## Data for processing
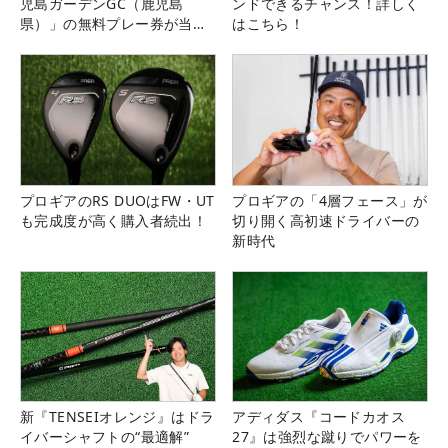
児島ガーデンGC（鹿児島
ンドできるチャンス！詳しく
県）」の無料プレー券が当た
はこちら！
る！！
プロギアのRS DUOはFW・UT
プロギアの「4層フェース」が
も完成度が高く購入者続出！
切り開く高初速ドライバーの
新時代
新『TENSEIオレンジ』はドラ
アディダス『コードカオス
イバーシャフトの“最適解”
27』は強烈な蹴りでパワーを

...

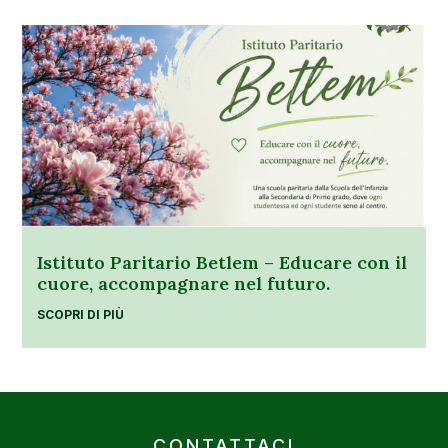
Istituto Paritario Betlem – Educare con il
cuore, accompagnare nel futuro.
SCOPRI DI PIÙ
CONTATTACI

## Your goal
Copy out, word for word, the part of the entries above that begins at the line with "プロギアの「4層フェース」が" and ends at the line with "27』は強烈な蹴りでパワーを", including both.

## Task answer
プロギアの「4層フェース」が
も完成度が高く購入者続出！
切り開く高初速ドライバーの
新時代
新『TENSEIオレンジ』はドラ
アディダス『コードカオス
イバーシャフトの“最適解”
27』は強烈な蹴りでパワーを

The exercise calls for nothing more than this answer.